Support DISTINCT select on single field projection
Description
Activity
Yoann Rodière February 1, 2022 at 1:03 PM
I think this is now possible in recent versions of Elasticsearch, and it’s called “collapsing”:
Yoann Rodière May 25, 2020 at 4:40 PM
On a related note, if you can use Hibernate Search 6 aggregations to retrieve a list of the top N distinct terms of a given field for all matching documents. See here for an example.
That being said, you wouldn't get pagination.
Sanne Grinovero June 7, 2018 at 10:12 AM
It's not hard to do in Lucene - assuming the limitations I mentioned in the description: it has to be a projection on the terms only, and even then on a single field.

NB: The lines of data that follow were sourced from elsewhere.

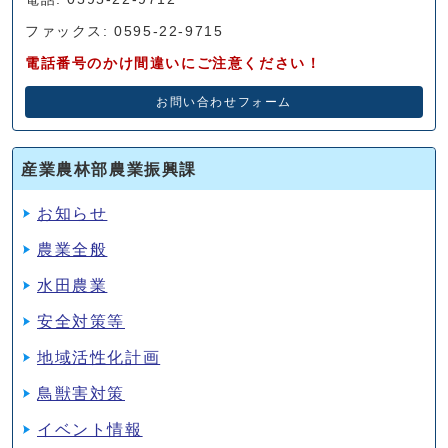
ファックス: 0595-22-9715
電話番号のかけ間違いにご注意ください！
お問い合わせフォーム
産業農林部農業振興課
お知らせ
農業全般
水田農業
安全対策等
地域活性化計画
鳥獣害対策
イベント情報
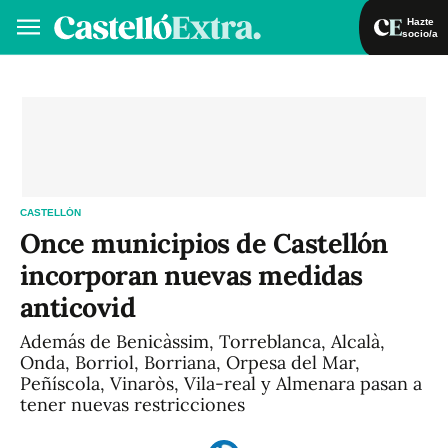
Hazte
socio/a
Hazte socio/a
Iniciar sesión
VA
ES
CASTELLÓN
Once municipios de Castellón
incorporan nuevas medidas
anticovid
Además de Benicàssim, Torreblanca, Alcalà,
Onda, Borriol, Borriana, Orpesa del Mar,
Peñíscola, Vinaròs, Vila-real y Almenara pasan a
tener nuevas restricciones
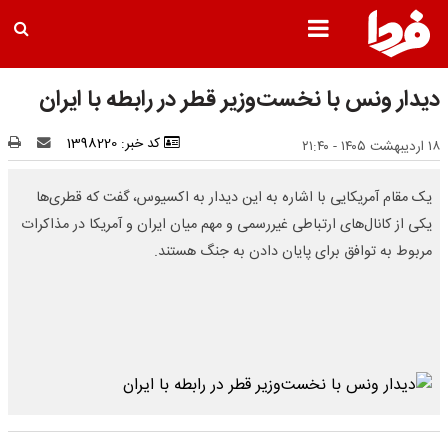
دیدار ونس با نخست‌وزیر قطر در رابطه با ایران
کد خبر: 1398220
۱۸ اردیبهشت ۱۴۰۵ - ۲۱:۴۰
یک مقام آمریکایی با اشاره به این دیدار به اکسیوس، گفت که قطری‌ها
یکی از کانال‌های ارتباطی غیررسمی و مهم میان ایران و آمریکا در مذاکرات
مربوط به توافق برای پایان دادن به جنگ هستند.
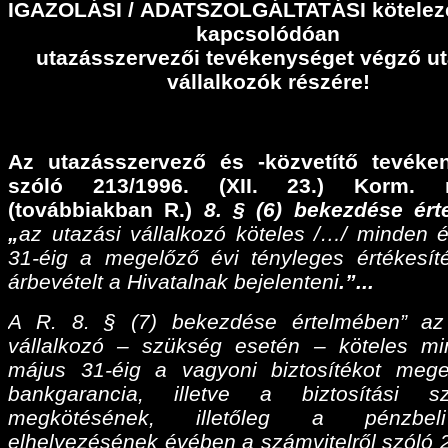
IGAZOLÁSI
/
ADATSZOLGÁLTATÁSI
kötelez
kapcsolódóan
utazásszervezői tevékenységet végző ut
vállalkozók részére!
Az utazásszervező és -közvetítő tevéke
szóló 213/1996. (XII. 23.) Korm. r
(továbbiakban R.)
8. § (6) bekezdése ér
„
az utazási vállalkozó köteles /…/ minden 
31-éig a megelőző évi tényleges értékesíté
árbevételt a Hivatalnak bejelenteni
.”...
A R. 8. § (7) bekezdése értelmében” az
vállalkozó – szükség esetén – köteles m
május 31-éig a vagyoni biztosítékot meg
bankgarancia, illetve a biztosítási sz
megkötésének, illetőleg a pénzbel
elhelyezésének évében a számvitelről szóló 2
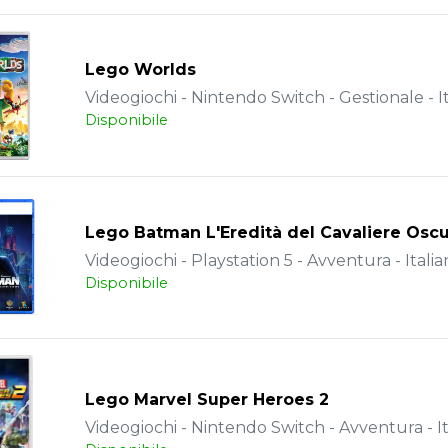
Lego Worlds
Videogiochi - Nintendo Switch - Gestionale - I
Disponibile
Lego Batman L'Eredità del Cavaliere Osc
Videogiochi - Playstation 5 - Avventura - Italia
Disponibile
Lego Marvel Super Heroes 2
Videogiochi - Nintendo Switch - Avventura - It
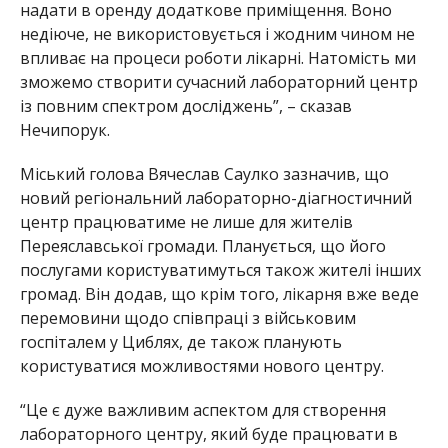
надати в оренду додаткове приміщення. Воно
недіюче, не використовується і жодним чином не
впливає на процеси роботи лікарні. Натомість ми
зможемо створити сучасний лабораторний центр
із повним спектром досліджень”, – сказав
Нечипорук.
Міський голова Вячеслав Саулко зазначив, що
новий регіональний лабораторно-діагностичний
центр працюватиме не лише для жителів
Переяславської громади. Планується, що його
послугами користуватимуться також жителі інших
громад. Він додав, що крім того, лікарня вже веде
перемовини щодо співпраці з військовим
госпіталем у Циблях, де також планують
користуватися можливостями нового центру.
“Це є дуже важливим аспектом для створення
лабораторного центру, який буде працювати в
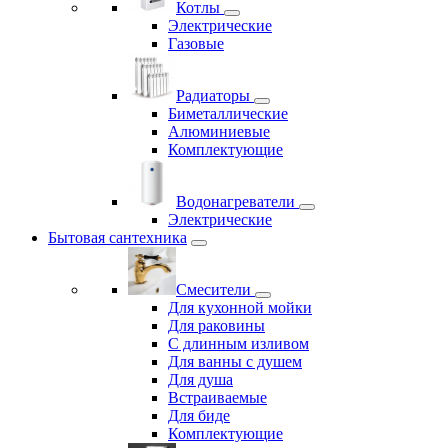
Котлы
Электрические
Газовые
Радиаторы
Биметаллические
Алюминиевые
Комплектующие
Водонагреватели
Электрические
Бытовая сантехника
Смесители
Для кухонной мойки
Для раковины
С длинным изливом
Для ванны с душем
Для душа
Встраиваемые
Для биде
Комплектующие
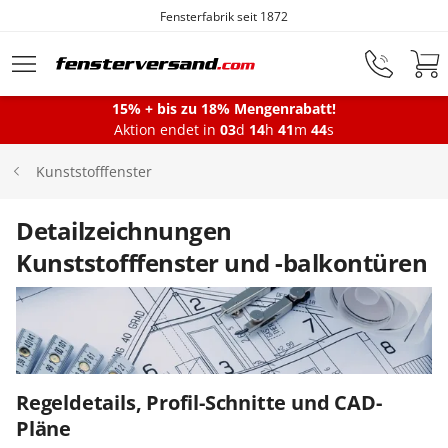
Fensterfabrik seit 1872
Zum Hauptinhalt springen
15% + bis zu 18% Mengenrabatt!
Montageservice
Aktion endet in
03
d
14
h
41
m
43
s
Kunststofffenster
Fenster
Detailzeichnungen
Kunststofffenster und -balkontüren
Balkontüren
Terrassentüren
Regeldetails, Profil-Schnitte und CAD-
Haustüren
Pläne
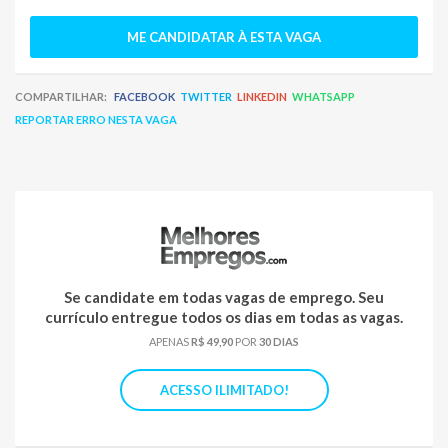
ME CANDIDATAR À ESTA VAGA
COMPARTILHAR:
FACEBOOK
TWITTER
LINKEDIN
WHATSAPP
REPORTAR ERRO NESTA VAGA
Se candidate em todas vagas de emprego. Seu
currículo entregue todos os dias em todas as vagas.
APENAS
R$ 49,90
POR
30 DIAS
ACESSO ILIMITADO!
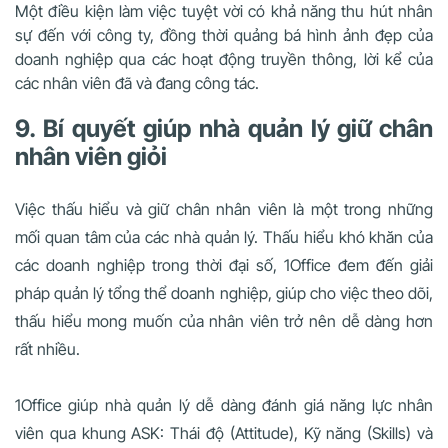
Một điều kiện làm việc tuyệt vời có khả năng thu hút nhân
sự đến với công ty, đồng thời quảng bá hình ảnh đẹp của
doanh nghiệp qua các hoạt động truyền thông, lời kể của
các nhân viên đã và đang công tác.
9. Bí quyết giúp nhà quản lý giữ chân
nhân viên giỏi
Việc thấu hiểu và giữ chân nhân viên là một trong những
mối quan tâm của các nhà quản lý. Thấu hiểu khó khăn của
các doanh nghiệp trong thời đại số, 1Office đem đến giải
pháp quản lý tổng thể doanh nghiệp, giúp cho việc theo dõi,
thấu hiểu mong muốn của nhân viên trở nên dễ dàng hơn
rất nhiều.
1Office giúp nhà quản lý dễ dàng đánh giá năng lực nhân
viên qua khung ASK: Thái độ (Attitude), Kỹ năng (Skills) và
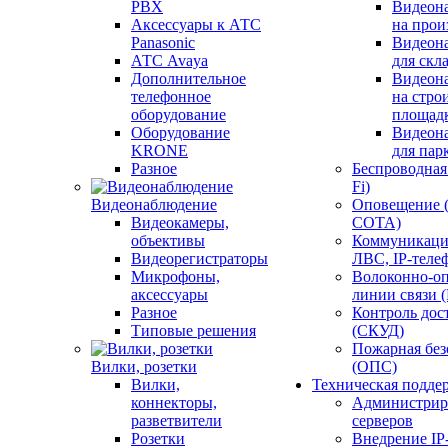
PBX
Видеон
Аксессуары к АТС
на прои
Panasonic
Видеон
АТС Avaya
для скл
Дополнительное
Видеон
телефонное
на стро
оборудование
площад
Оборудование
Видеон
KRONE
для пар
Разное
Беспроводная 
Fi)
Видеонаблюдение
Оповещение 
Видеокамеры,
СОТА)
объективы
Коммуникаци
Видеорегистраторы
ЛВС, IP-теле
Микрофоны,
Волоконно-оп
аксессуары
линии связи 
Разное
Контроль дос
Типовые решения
(СКУД)
Пожарная без
Вилки, розетки
(ОПС)
Вилки,
Техническая подде
коннекторы,
Администрир
разветвители
серверов
Розетки
Внедрение IP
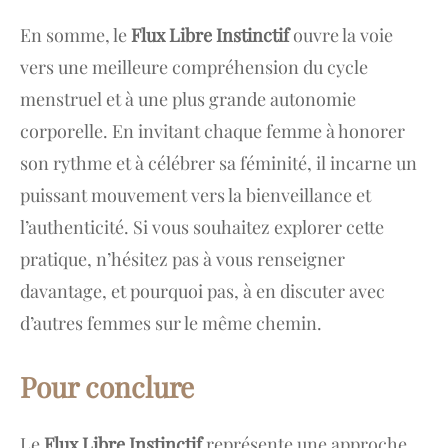
En somme, le
Flux Libre Instinctif
ouvre la voie
vers une meilleure compréhension du cycle
menstruel et à une plus grande autonomie
corporelle. En invitant chaque femme à honorer
son rythme et à célébrer sa féminité, il incarne un
puissant mouvement vers la bienveillance et
l’authenticité. Si vous souhaitez explorer cette
pratique, n’hésitez pas à vous renseigner
davantage, et pourquoi pas, à en discuter avec
d’autres femmes sur le même chemin.
Pour conclure
Le
Flux Libre Instinctif
représente une approche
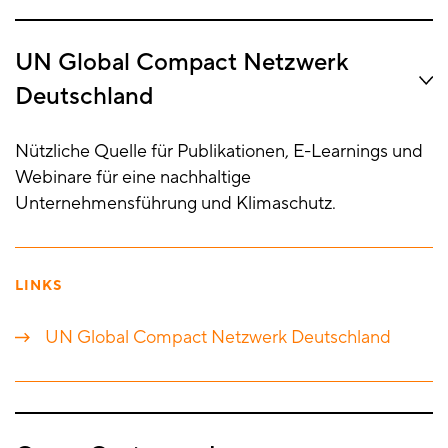
UN Global Compact Netzwerk
Deutschland
Nützliche Quelle für Publikationen, E-Learnings und
Webinare für eine nachhaltige
Unternehmensführung und Klimaschutz.
LINKS
UN Global Compact Netzwerk Deutschland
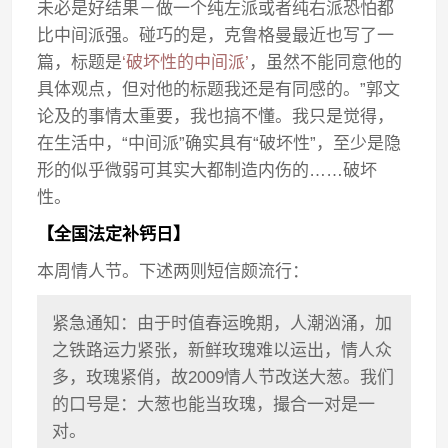
未必是好结果－做一个纯左派或者纯右派恐怕都
比中间派强。碰巧的是，克鲁格曼最近也写了一
篇，标题是
‘破坏性的中间派’
，虽然不能同意他的
具体观点，但对他的标题我还是有同感的。”郭文
论及的事情太重要，我也搞不懂。我只是觉得，
在生活中，“中间派”确实具有“破坏性”，至少是隐
形的似乎微弱可其实大都制造内伤的……破坏
性。
【全国法定补钙日】
本周情人节。下述两则短信颇流行：
紧急通知：由于时值春运晚期，人潮汹涌，加
之铁路运力紧张，新鲜玫瑰难以运出，情人众
多，玫瑰紧俏，故2009情人节改送大葱。我们
的口号是：大葱也能当玫瑰，撮合一对是一
对。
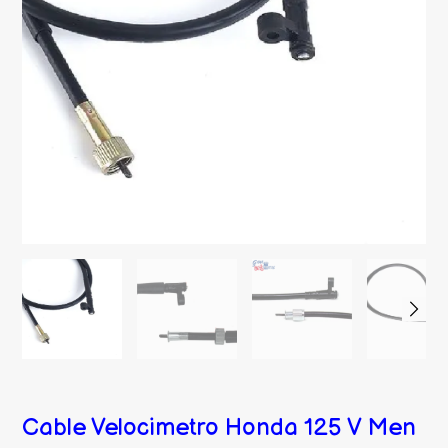
Cable Velocimetro Honda 125 V Men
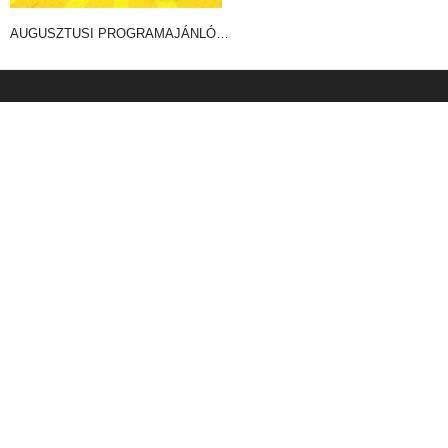
AUGUSZTUSI PROGRAMAJÁNLÓ…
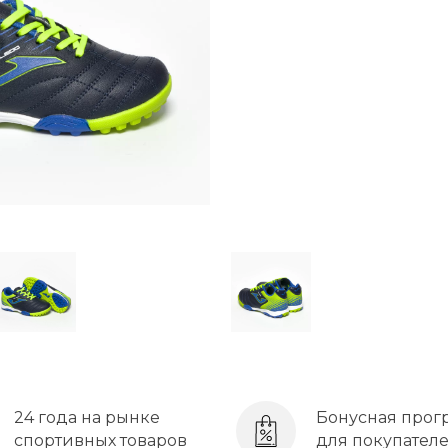
24 года на рынке
Бонусная прог
спортивных товаров
для покупател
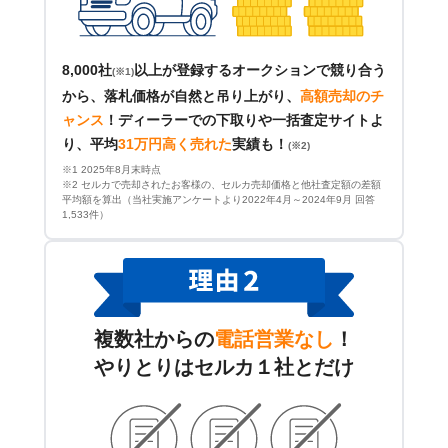
8,000社
以上が登録するオークションで競り合う
(※1)
から、落札価格が自然と吊り上がり、
高額売却のチ
ャンス
！
ディーラーでの下取りや一括査定サイトよ
り、平均
31万円高く売れた
実績も！
(※2)
※1 2025年8月末時点
※2 セルカで売却されたお客様の、セルカ売却価格と他社査定額の差額
平均額を算出（当社実施アンケートより2022年4月～2024年9月 回答
1,533件）
複数社からの
電話営業なし
！
やりとりはセルカ１社とだけ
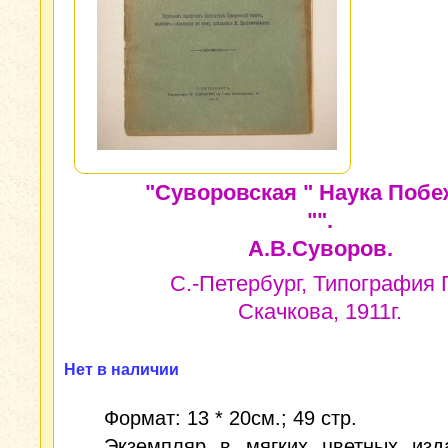
"Суворовская " Наука Поб
"".
А.В.Суворов.
С.-Петербург, Типография 
Скачкова, 1911г.
Нет в наличии
Формат: 13 * 20см.; 49 стр.
Экземпляр в мягких цветных изда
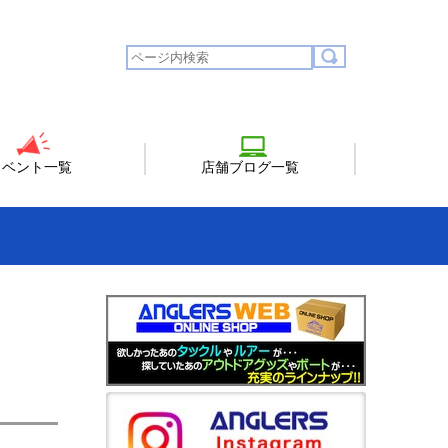
イベント一覧
店舗ブログ一覧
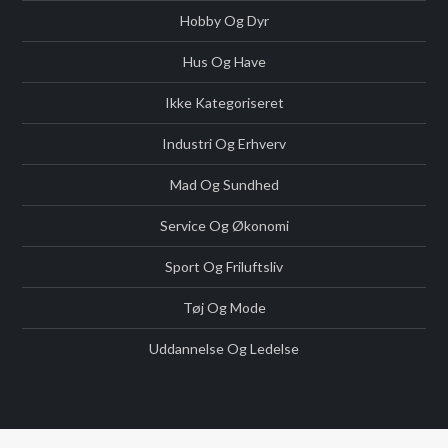
Hobby Og Dyr
Hus Og Have
Ikke Kategoriseret
Industri Og Erhverv
Mad Og Sundhed
Service Og Økonomi
Sport Og Friluftsliv
Tøj Og Mode
Uddannelse Og Ledelse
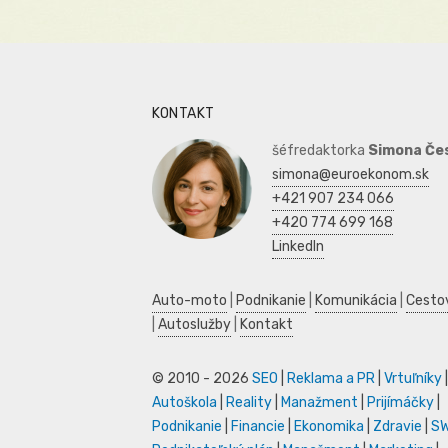
KONTAKT
šéfredaktorka
Simona Če
simona@euroekonom.sk
+421 907 234 066
+420 774 699 168
LinkedIn
Auto-moto
|
Podnikanie
|
Komunikácia
|
Cesto
|
Autoslužby
|
Kontakt
© 2010 - 2026
SEO
|
Reklama a PR
|
Vrtuľníky
|
Autoškola
|
Reality
|
Manažment
|
Prijímáčky
|
Podnikanie
|
Financie
|
Ekonomika
|
Zdravie
|
S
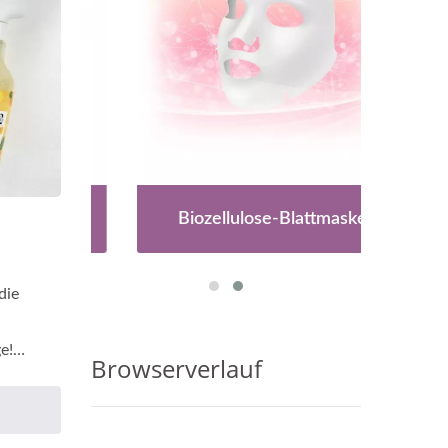
ln
Biozellulose-Blattmaske
E
die
e!
Browserverlauf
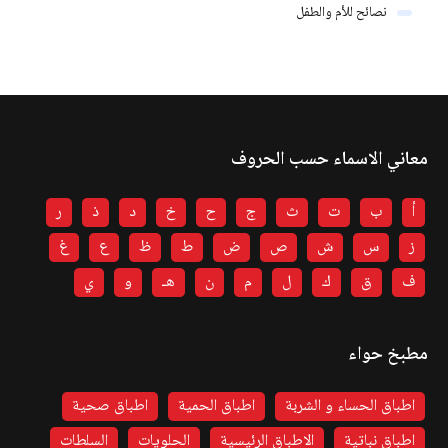
نصائح للأم والطفل
معاني الاسماء حسب الحروف
أ
ب
ت
ث
ج
ح
خ
د
ذ
ر
ز
س
ش
ص
ض
ط
ظ
ع
غ
ف
ق
ك
ل
م
ن
هـ
و
ي
مطبخ حواء
اطباق الحساء و الشربة
اطباق الحمية
اطباق صحية
اطباق نباتية
الاطباق الرئيسية
الحلويات
السلطات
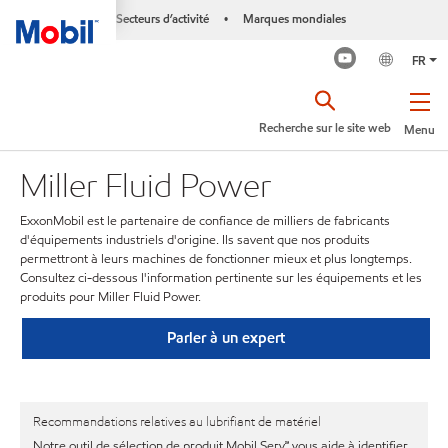
Secteurs d’activité
Marques mondiales
•
FR
Recherche sur le site web
Menu
Miller Fluid Power
ExxonMobil est le partenaire de confiance de milliers de fabricants
d'équipements industriels d'origine. Ils savent que nos produits
permettront à leurs machines de fonctionner mieux et plus longtemps.
Consultez ci-dessous l'information pertinente sur les équipements et les
produits pour Miller Fluid Power.
Parler à un expert
Recommandations relatives au lubrifiant de matériel
Notre outil de sélection de produit Mobil Serv℠ vous aide à identifier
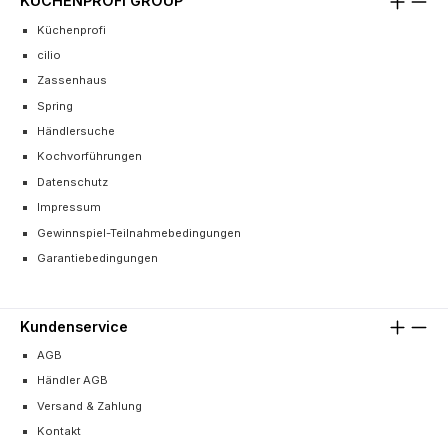
KÜCHENPROFI GROUP
Küchenprofi
cilio
Zassenhaus
Spring
Händlersuche
Kochvorführungen
Datenschutz
Impressum
Gewinnspiel-Teilnahmebedingungen
Garantiebedingungen
Kundenservice
AGB
Händler AGB
Versand & Zahlung
Kontakt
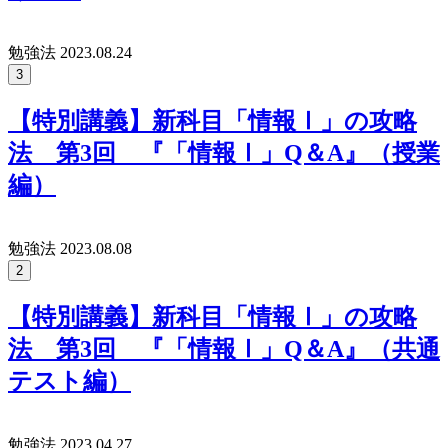
勉強法
2023.08.24
3
【特別講義】新科目「情報Ⅰ」の攻略
法 第3回 『「情報Ⅰ」Q＆A』（授業
編）
勉強法
2023.08.08
2
【特別講義】新科目「情報Ⅰ」の攻略
法 第3回 『「情報Ⅰ」Q＆A』（共通
テスト編）
勉強法
2023.04.27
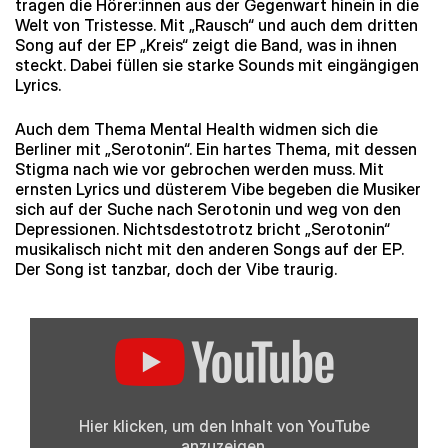
tragen die Hörer:innen aus der Gegenwart hinein in die
Welt von Tristesse. Mit „Rausch“ und auch dem dritten
Song auf der EP „Kreis“ zeigt die Band, was in ihnen
steckt. Dabei füllen sie starke Sounds mit eingängigen
Lyrics.
Auch dem Thema Mental Health widmen sich die
Berliner mit „Serotonin“. Ein hartes Thema, mit dessen
Stigma nach wie vor gebrochen werden muss. Mit
ernsten Lyrics und düsterem Vibe begeben die Musiker
sich auf der Suche nach Serotonin und weg von den
Depressionen. Nichtsdestotrotz bricht „Serotonin“
musikalisch nicht mit den anderen Songs auf der EP.
Der Song ist tanzbar, doch der Vibe traurig.
„Tristesse
–
Serotonin“
von
YouTube
anzeigen
Hier klicken, um den Inhalt von YouTube
anzuzeigen.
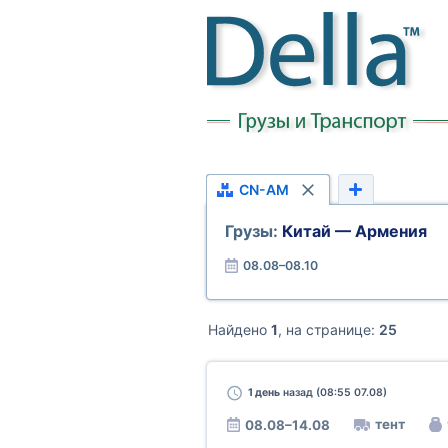
CN-AM
Грузы:
Китай — Армения
08.08–08.10
Найдено
1
, на странице:
25
1 день
назад (08:55 07.08)
тент
08.08–14.08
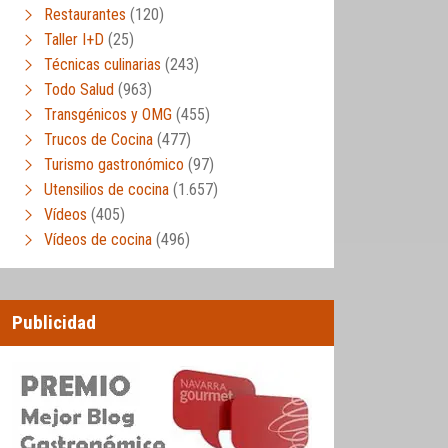
Restaurantes
(120)
Taller I+D
(25)
Técnicas culinarias
(243)
Todo Salud
(963)
Transgénicos y OMG
(455)
Trucos de Cocina
(477)
Turismo gastronómico
(97)
Utensilios de cocina
(1.657)
Vídeos
(405)
Vídeos de cocina
(496)
Publicidad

We can't possibly use this information as a filtering clause for other components, such as to select entities.
I don't know about Elasticsearch though - happy to postpone this.
Yoann Rodière June 7, 2018 at 6:36 AM
After looking into it a bit more, it doesn't seem to be possible in Elasticsearch... So I guess we will have a hard time doing it in Lucene too. See https://stackoverflow.com/questions/27776582/aggregation-sorting-pagination-in-elastic-search
Maybe the best solution would be to avoid the problem altogether, advising users querying index A that need a DISTINCT on some related entity B's ID to index that entity B instead, and to rely on nested fields for advanced predicates on entity A.
Yoann Rodière June 7, 2018 at 6:25 AM
Adding as a pre-requisite. To support DISTINCT properly together with limits and offsets (pagination), we need aggregation features in the backend.
This is an often requested feature, the information is in the index so we could expose it. I guess the hardest part of solving this issue is to propose a nice and simple API.